As the UC app deadline creeps closer, many high school seniors find themselves with a choice to make: what major should I apply for? At UC Berkeley, applicants who want to study computer science have two options: Electrical Engineering and Computer Sciences (offered through the College of Engineering), or Computer Science (offered through the College of Letters and Science). What’s the difference? Does it even matter? Read on to find out a bit more about what exactly differentiates these two majors—and which one is best for you.
At UC Berkeley, the College of Engineering (CoE) has a more competitive undergraduate admissions process than the College of Letters and Science (L&S). Even within the CoE, Electrical Engineering and Computer Sciences (EECS) is one of the most competitive engineering majors, and the vast majority of highly qualified applicants are turned away every year. L&S is also a competitive college, but it is easier to get into than the CoE. For students who are very interested in going to Berkeley, it may be wiser to apply to L&S CS than EECS.
2. Declaring the major
Students who apply to L&S CS are subject to the infamous GPA cutoff — that is, they must maintain a 3.3 GPA across three of the lower-div prerequisites: CS61A, CS61B, and CS70. Grades in other CS prerequisites (EE16A, EE16B, CS61C) are not considered when calculating the major declaration GPA. While this GPA cutoff scares a lot of people, it’s not really a huge deal. It’s completely feasible to get a 3.3 GPA (roughly a B+ average) across these three classes. As long as you put in a reasonable amount of effort and don’t overload your first few semesters with a ton of other difficult classes (read: don’t take 20 units every semester while also completing these three classes).
For students who apply (and are admitted) directly to EECS, there is no GPA requirement in order to declare—you’re already declared! EECS students just need to maintain a 2.0 GPA in accordance with College of Engineering requirements to remain in good academic standing. However, for students who are admitted to different majors in the College of Engineering (or undeclared engineering majors), there are some GPA requirements in order to switch into EECS.
EECS and L&S CS students have virtually identical upper-div degree requirements. Contrary to popular myth, EECS students don’t need to focus on electrical engineering, and can in fact complete the EECS major without taking any upper-div EE courses.
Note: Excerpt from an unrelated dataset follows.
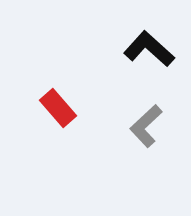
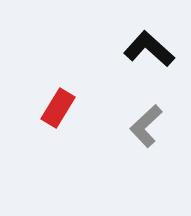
red rectangle: rotated 72 degrees clockwise
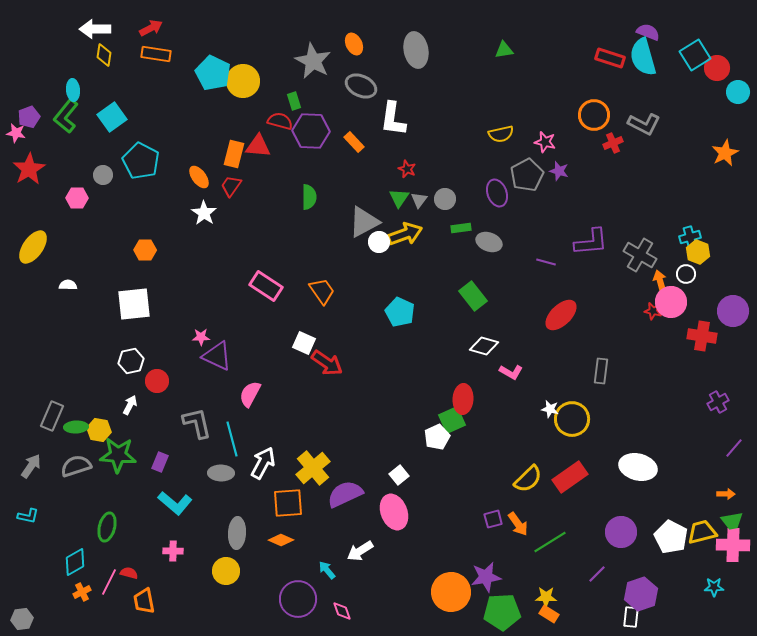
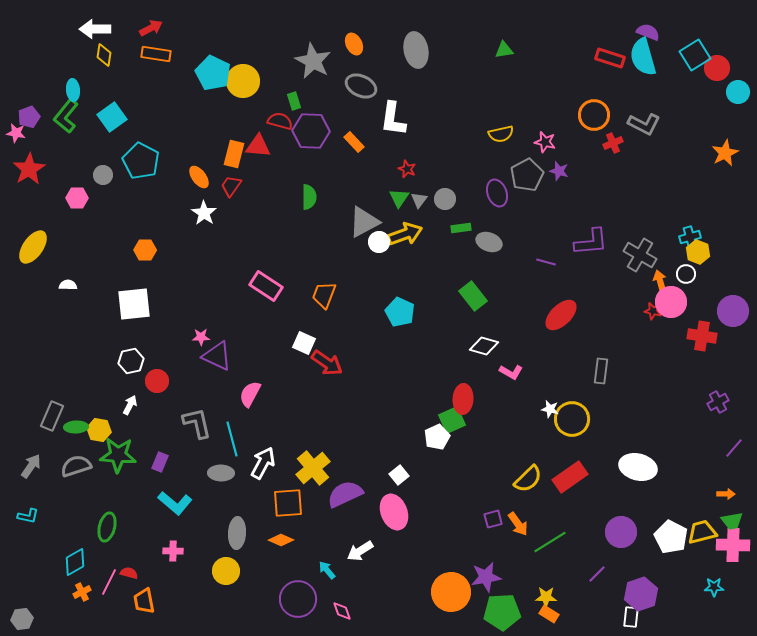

College requirements (similar to core curricula at other universities) are somewhat different for L&S CS and EECS students. L&S CS students generally get more freedom to explore different subjects outside of CS during their time at Cal. It’s also easier to double major within L&S, between CS and a non-engineering subject (eg. applied math, cognitive science, history).
EECS majors, on the other hand, are subject to the Humanities and Social Science requirement. This is fairly similar to L&S Breadth requirements (and in fact, the lists of permitted courses for Humanities/Social Sciences are taken from the Breadth requirement lists). However, CoE students can use AP/IB/A-level credits to skip up to two of the six required courses, whereas L&S students cannot skip any Breadth requirements with AP/IB/A-level credits.
4.Getting into classes
EECS and L&S CS students get equal priority for registration in upper-div EE/CS courses and lower-div CS courses. The only difference arises in lower-div EE courses, specifically EE16A and EE16B, where EECS majors get some priority over undeclared L&S CS students during Phase 1 registration. However, EE16A and EE16B are fairly large classes, so this is unlikely to make a huge difference for most students.
Both L&S CS and EECS majors have the same access to professors, office hours, etc for CS/EE classes they’re taking. However, as EECS is in the College of Engineering (which is significantly smaller than L&S), EECS students typically find it easier to get advising appointments than L&S students. However, L&S advising does give priority to freshmen and sophomores over upperclassmen.
There are also plenty of support systems outside of the department itself for CS students. The Computer Science Undergraduate Association, Tau Beta Pi, Eta Kappa Nu, and Computer Science Mentors are just a handful of the organizations that provide social, professional and academic support for CS/EECS students. Organizations like these host events and offer tutoring services and exam prep sessions for EE/CS classes.
Ultimately, the differences between EECS and L&S CS are relatively insubstantial. Once officially declared in the CS major, L&S CS majors have a virtually identical experience to EECS students. So don’t stress too much—no matter which major you choose, you’ll still be attending the #1 computer science program in the country!